Amazon announced the released of a new web service today that aims to facilitate easier access to open, public data sets. Public Data Sets on Amazon’s Web Services will attempt to make a wide range of public data available for free use by anyone. Users can interact with data sets via an Amazon EC2 machine image and only pay for their compute time — they won’t have to worry about storing, downloading, or cleaning the actual data.

亚马逊今天宣布发布一项新的网络服务,旨在促进更轻​​松地访问开放的公共数据集。 亚马逊网络服务上的公共数据集将尝试使各种公共数据可供任何人免费使用。 用户可以通过Amazon EC2机器映像与数据集进行交互,而只需要为他们的计算时间付费-他们不必担心存储,下载或清理实际数据。

According to Amazon business development manager Deepak Singh, the new program “significantly lowers the barrier for researchers and data analysts to access and use some of the most commonly used data sets in their communities.”

亚马逊业务发展经理Deepak Singh表示,新计划“显着降低了研究人员和数据分析师访问和使用其社区中一些最常用数据集的障碍。”

Previously, utilizing the type of large data sets that Amazon plans to host for research purposes was a tedious, multi-step affair. Researchers needed to locate the data, download it, and then often times convert, clean, or customize it into a usable format for their needs. Sometimes just downloading the data is a huge barrier for researchers. One of the data sets on Amazon, for example, is a MySQL database from life sciences project Ensembl that maintains an “automated annotation on a number of eukaryotic genomes.” Their data set weighs in at a mammoth 650 gigabytes and contains 31,000 files. The technical logistics of wrangling a database that large would be an insurmountable hurdle for many researchers with limited resources.
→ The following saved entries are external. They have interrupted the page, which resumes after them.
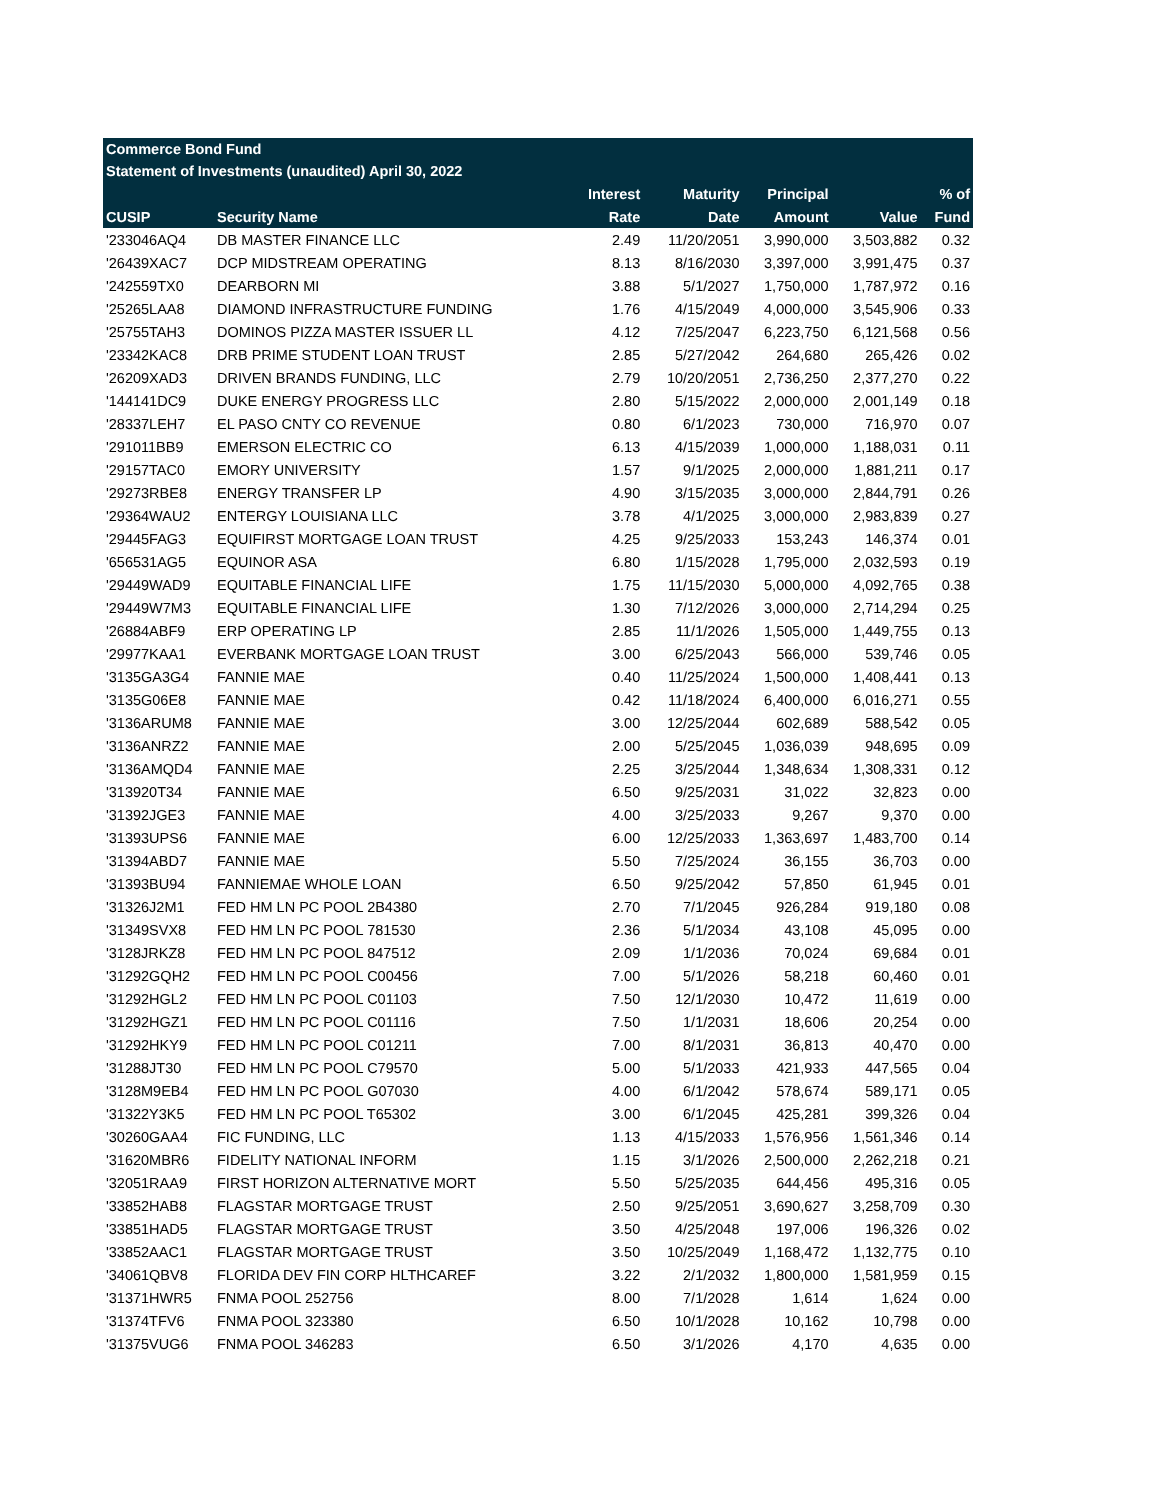| Commerce Bond Fund | | | | | | |
| Statement of Investments (unaudited) April 30, 2022 | | | | | | |
| | | Interest | Maturity | Principal | | % of |
| CUSIP | Security Name | Rate | Date | Amount | Value | Fund |
| '233046AQ4 | DB MASTER FINANCE LLC | 2.49 | 11/20/2051 | 3,990,000 | 3,503,882 | 0.32 |
| '26439XAC7 | DCP MIDSTREAM OPERATING | 8.13 | 8/16/2030 | 3,397,000 | 3,991,475 | 0.37 |
| '242559TX0 | DEARBORN MI | 3.88 | 5/1/2027 | 1,750,000 | 1,787,972 | 0.16 |
| '25265LAA8 | DIAMOND INFRASTRUCTURE FUNDING | 1.76 | 4/15/2049 | 4,000,000 | 3,545,906 | 0.33 |
| '25755TAH3 | DOMINOS PIZZA MASTER ISSUER LL | 4.12 | 7/25/2047 | 6,223,750 | 6,121,568 | 0.56 |
| '23342KAC8 | DRB PRIME STUDENT LOAN TRUST | 2.85 | 5/27/2042 | 264,680 | 265,426 | 0.02 |
| '26209XAD3 | DRIVEN BRANDS FUNDING, LLC | 2.79 | 10/20/2051 | 2,736,250 | 2,377,270 | 0.22 |
| '144141DC9 | DUKE ENERGY PROGRESS LLC | 2.80 | 5/15/2022 | 2,000,000 | 2,001,149 | 0.18 |
| '28337LEH7 | EL PASO CNTY CO REVENUE | 0.80 | 6/1/2023 | 730,000 | 716,970 | 0.07 |
| '291011BB9 | EMERSON ELECTRIC CO | 6.13 | 4/15/2039 | 1,000,000 | 1,188,031 | 0.11 |
| '29157TAC0 | EMORY UNIVERSITY | 1.57 | 9/1/2025 | 2,000,000 | 1,881,211 | 0.17 |
| '29273RBE8 | ENERGY TRANSFER LP | 4.90 | 3/15/2035 | 3,000,000 | 2,844,791 | 0.26 |
| '29364WAU2 | ENTERGY LOUISIANA LLC | 3.78 | 4/1/2025 | 3,000,000 | 2,983,839 | 0.27 |
| '29445FAG3 | EQUIFIRST MORTGAGE LOAN TRUST | 4.25 | 9/25/2033 | 153,243 | 146,374 | 0.01 |
| '656531AG5 | EQUINOR ASA | 6.80 | 1/15/2028 | 1,795,000 | 2,032,593 | 0.19 |
| '29449WAD9 | EQUITABLE FINANCIAL LIFE | 1.75 | 11/15/2030 | 5,000,000 | 4,092,765 | 0.38 |
| '29449W7M3 | EQUITABLE FINANCIAL LIFE | 1.30 | 7/12/2026 | 3,000,000 | 2,714,294 | 0.25 |
| '26884ABF9 | ERP OPERATING LP | 2.85 | 11/1/2026 | 1,505,000 | 1,449,755 | 0.13 |
| '29977KAA1 | EVERBANK MORTGAGE LOAN TRUST | 3.00 | 6/25/2043 | 566,000 | 539,746 | 0.05 |
| '3135GA3G4 | FANNIE MAE | 0.40 | 11/25/2024 | 1,500,000 | 1,408,441 | 0.13 |
| '3135G06E8 | FANNIE MAE | 0.42 | 11/18/2024 | 6,400,000 | 6,016,271 | 0.55 |
| '3136ARUM8 | FANNIE MAE | 3.00 | 12/25/2044 | 602,689 | 588,542 | 0.05 |
| '3136ANRZ2 | FANNIE MAE | 2.00 | 5/25/2045 | 1,036,039 | 948,695 | 0.09 |
| '3136AMQD4 | FANNIE MAE | 2.25 | 3/25/2044 | 1,348,634 | 1,308,331 | 0.12 |
| '313920T34 | FANNIE MAE | 6.50 | 9/25/2031 | 31,022 | 32,823 | 0.00 |
| '31392JGE3 | FANNIE MAE | 4.00 | 3/25/2033 | 9,267 | 9,370 | 0.00 |
| '31393UPS6 | FANNIE MAE | 6.00 | 12/25/2033 | 1,363,697 | 1,483,700 | 0.14 |
| '31394ABD7 | FANNIE MAE | 5.50 | 7/25/2024 | 36,155 | 36,703 | 0.00 |
| '31393BU94 | FANNIEMAE WHOLE LOAN | 6.50 | 9/25/2042 | 57,850 | 61,945 | 0.01 |
| '31326J2M1 | FED HM LN PC POOL 2B4380 | 2.70 | 7/1/2045 | 926,284 | 919,180 | 0.08 |
| '31349SVX8 | FED HM LN PC POOL 781530 | 2.36 | 5/1/2034 | 43,108 | 45,095 | 0.00 |
| '3128JRKZ8 | FED HM LN PC POOL 847512 | 2.09 | 1/1/2036 | 70,024 | 69,684 | 0.01 |
| '31292GQH2 | FED HM LN PC POOL C00456 | 7.00 | 5/1/2026 | 58,218 | 60,460 | 0.01 |
| '31292HGL2 | FED HM LN PC POOL C01103 | 7.50 | 12/1/2030 | 10,472 | 11,619 | 0.00 |
| '31292HGZ1 | FED HM LN PC POOL C01116 | 7.50 | 1/1/2031 | 18,606 | 20,254 | 0.00 |
| '31292HKY9 | FED HM LN PC POOL C01211 | 7.00 | 8/1/2031 | 36,813 | 40,470 | 0.00 |
| '31288JT30 | FED HM LN PC POOL C79570 | 5.00 | 5/1/2033 | 421,933 | 447,565 | 0.04 |
| '3128M9EB4 | FED HM LN PC POOL G07030 | 4.00 | 6/1/2042 | 578,674 | 589,171 | 0.05 |
| '31322Y3K5 | FED HM LN PC POOL T65302 | 3.00 | 6/1/2045 | 425,281 | 399,326 | 0.04 |
| '30260GAA4 | FIC FUNDING, LLC | 1.13 | 4/15/2033 | 1,576,956 | 1,561,346 | 0.14 |
| '31620MBR6 | FIDELITY NATIONAL INFORM | 1.15 | 3/1/2026 | 2,500,000 | 2,262,218 | 0.21 |
| '32051RAA9 | FIRST HORIZON ALTERNATIVE MORT | 5.50 | 5/25/2035 | 644,456 | 495,316 | 0.05 |
| '33852HAB8 | FLAGSTAR MORTGAGE TRUST | 2.50 | 9/25/2051 | 3,690,627 | 3,258,709 | 0.30 |
| '33851HAD5 | FLAGSTAR MORTGAGE TRUST | 3.50 | 4/25/2048 | 197,006 | 196,326 | 0.02 |
| '33852AAC1 | FLAGSTAR MORTGAGE TRUST | 3.50 | 10/25/2049 | 1,168,472 | 1,132,775 | 0.10 |
| '34061QBV8 | FLORIDA DEV FIN CORP HLTHCAREF | 3.22 | 2/1/2032 | 1,800,000 | 1,581,959 | 0.15 |
| '31371HWR5 | FNMA POOL 252756 | 8.00 | 7/1/2028 | 1,614 | 1,624 | 0.00 |
| '31374TFV6 | FNMA POOL 323380 | 6.50 | 10/1/2028 | 10,162 | 10,798 | 0.00 |
| '31375VUG6 | FNMA POOL 346283 | 6.50 | 3/1/2026 | 4,170 | 4,635 | 0.00 |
以前,利用Amazon计划托管用于研究目的的大数据集类型是一件繁琐的,多步骤的事情。 研究人员需要定位数据,下载数据,然后经常将其转换,清理或自定义为可满足他们需求的可用格式。 有时,仅下载数据是研究人员的巨大障碍。 例如,亚马逊上的数据集之一就是来自生命科学项目EnsemblMySQL数据库,该数据库维护“对许多真核生物基因组的自动注释”。 他们的数据集重达650 GB,包含31,000个文件。 对于许多资源有限的研究人员来说,整理数据库如此之大的技术后勤工作将是无法克服的障碍。

Now, the data will be available for use across the entire ecosystem of Amazon web services with almost no work on the part of researchers to get up and running. Amazon hopes that developers will create public tools to analyze the data and mash it up with other sources, and that by making data more easily available to a wider range of people, the project will help to foster innovation.

现在,这些数据将可在整个Amazon Web服务生态系统中使用,而研究人员几乎无需任何工作即可启动和运行。 亚马逊希望开发人员能够创建公共工具来分析数据并将其与其他来源融合在一起,并希望通过使数据更容易为更多人使用,该项目将有助于促进创新。

Amazon has a wide range of public data sets available now and plans to add more in the future.


At launch, or shortly after, Amazon’s service offers human genome and DNA sequencing data from Ensembl, and the National Center for Biotechnology Information; chemistry data from Indiana University; and economic data from the US Census Bureau, the Bureau of Labor Statistics, the Bureau of Transportation Services, and the Bureau of Economic Analysis.

在发布之时或之后不久,亚马逊的服务将提供来自Ensembl和国家生物技术信息中心的人类基因组和DNA测序数据; 来自印第安纳大学的化学数据; 和美国人口普查局,劳工统计局,运输服务局和经济分析局的经济数据。

How will you use the data Amazon is making available? What types of mashups would you likes to see created? And what sort of data would you like to see added? Let us know in the comments.

您将如何使用Amazon提供的数据? 您希望创建哪种类型的混搭? 您想添加什么样的数据? 让我们在评论中知道。